=== Information shown ===
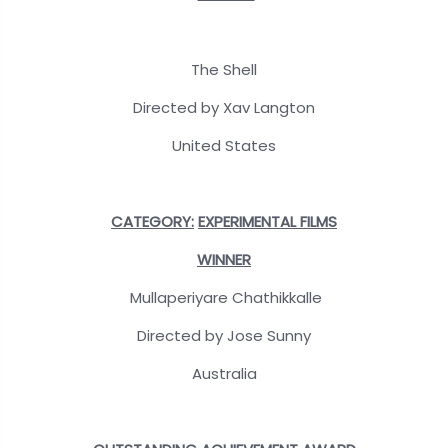
The Shell
Directed by Xav Langton
United States
CATEGORY:
EXPERIMENTAL FILMS
WINNER
Mullaperiyare Chathikkalle
Directed by Jose Sunny
Australia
===
The reply should hold every record, unchanged, and no pictures.

• _Reply_:
The Shell
Directed by Xav Langton
United States
CATEGORY:
EXPERIMENTAL FILMS
WINNER
Mullaperiyare Chathikkalle
Directed by Jose Sunny
Australia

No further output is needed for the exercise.